In the records below, find the line containing "y regiones del país" and transcribe it and every line after it exactly; leave the pictures out.

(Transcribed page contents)
----
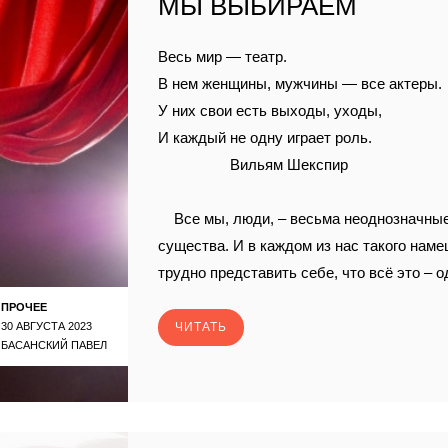
МЫ ВЫБИРАЕМ
Весь мир — театр.
В нем женщины, мужчины — все актеры.
У них свои есть выходы, уходы,
И каждый не одну играет роль.
Вильям Шекспир
Все мы, люди, – весьма неоднозначны
существа. И в каждом из нас такого наме
трудно представить себе, что всё это – о
ПРОЧЕЕ
30 АВГУСТА 2023
ЧИТАТЬ
БАСАНСКИЙ ПАВЕЛ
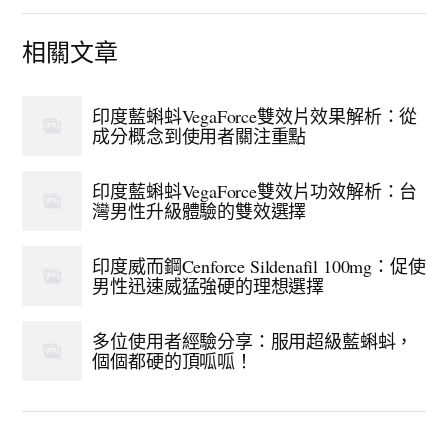
相關文章
印度藍蝌蚪VegaForce雙效片效果解析：從
成分概念到使用者關注重點
印度藍蝌蚪VegaForce雙效片功效解析：台
灣男性升級體驗的雙效選擇
印度威而鋼Cenforce Sildenafil 100mg：促使
男性迅速威猛強硬的理想選擇
多位使用者經驗分享：服用超級藍蝌蚪，
個個都硬的頂呱呱！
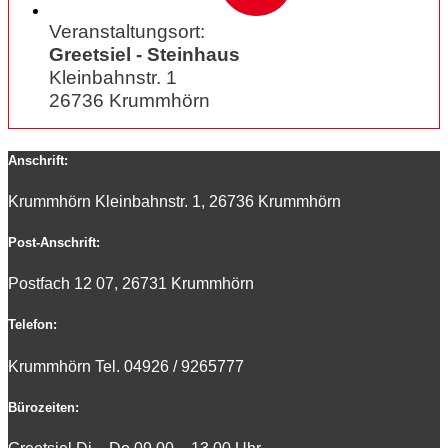
Veranstaltungsort:
Greetsiel - Steinhaus
Kleinbahnstr. 1
26736 Krummhörn
Anschrift:
Krummhörn Kleinbahnstr. 1, 26736 Krummhörn
Post-Anschrift:
Postfach 12 07, 26731 Krummhörn
Telefon:
Krummhörn Tel. 0
4926 / 9265777
Bürozeiten:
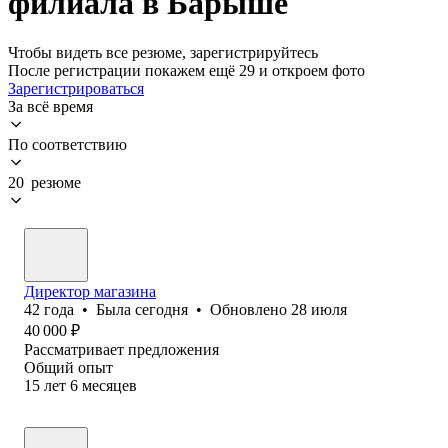
филиала в Барыше
Чтобы видеть все резюме, зарегистрируйтесь
После регистрации покажем ещё 29 и откроем фото
Зарегистрироваться
За всё время
По соответствию
20 резюме
Директор магазина
42
года
•
Была
сегодня
•
Обновлено
28 июля
40 000
₽
Рассматривает предложения
Общий опыт
15
лет
6
месяцев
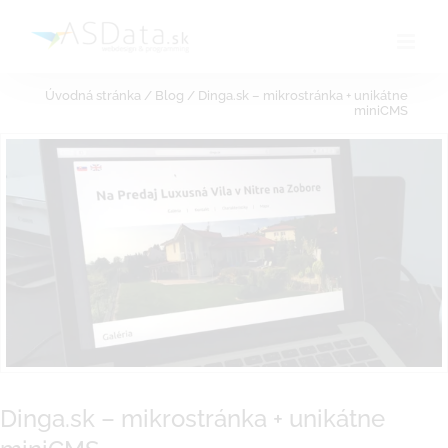
Skip
to
content
Úvodná stránka
/
Blog
/
Dinga.sk – mikrostránka + unikátne
miniCMS
Dinga.sk – mikrostránka + unikátne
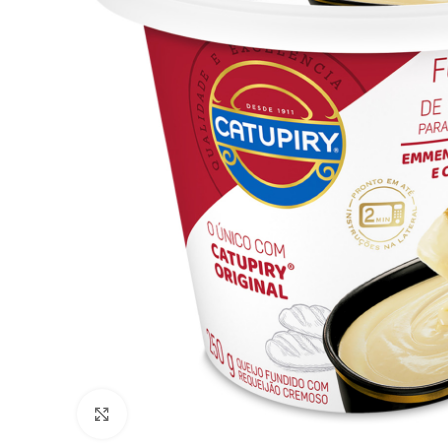
Clique para Ampliar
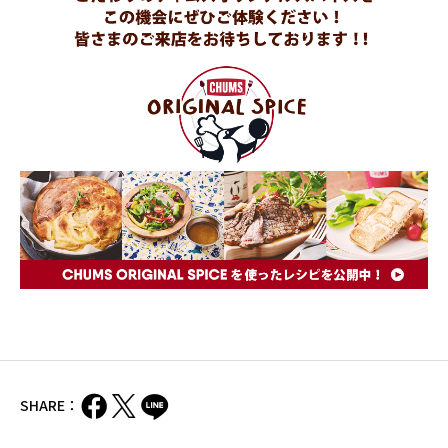
SHARE：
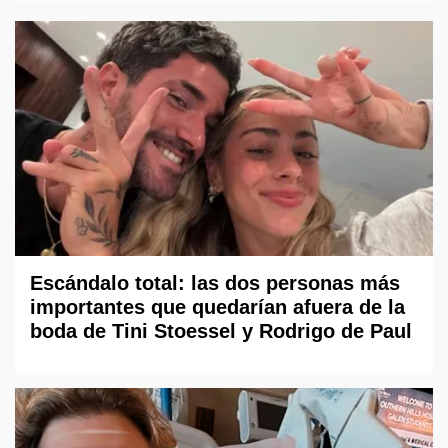
Escándalo total: las dos personas más
importantes que quedarían afuera de la
boda de Tini Stoessel y Rodrigo de Paul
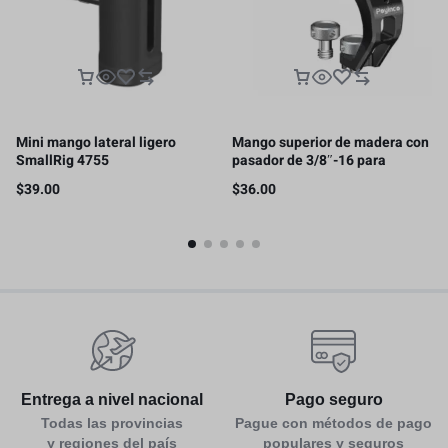
Mini mango lateral ligero
Mango superior de madera con
SmallRig 4755
pasador de 3/8″-16 para
ARRI/SMALLRIG
$
39.00
$
36.00
Entrega a nivel nacional
Pago seguro
Todas las provincias
Pague con métodos de pago
y regiones del país
populares y seguros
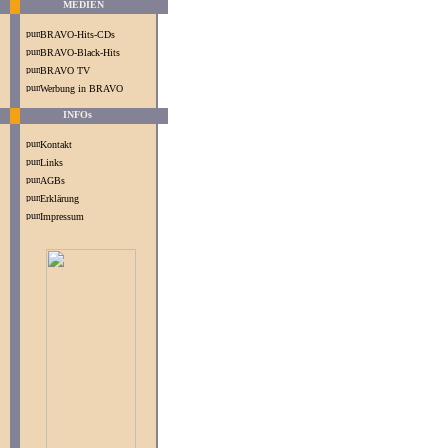
MEDIEN
BRAVO-Hits-CDs
BRAVO-Black-Hits
BRAVO TV
Werbung in BRAVO
INFOs
Kontakt
Links
AGBs
Erklärung
Impressum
----
Answer below:
y regiones del país
populares y seguros
MEDIEN
BRAVO-Hits-CDs
BRAVO-Black-Hits
BRAVO TV
Werbung in BRAVO
INFOs
Kontakt
Links
AGBs
Erklärung
Impressum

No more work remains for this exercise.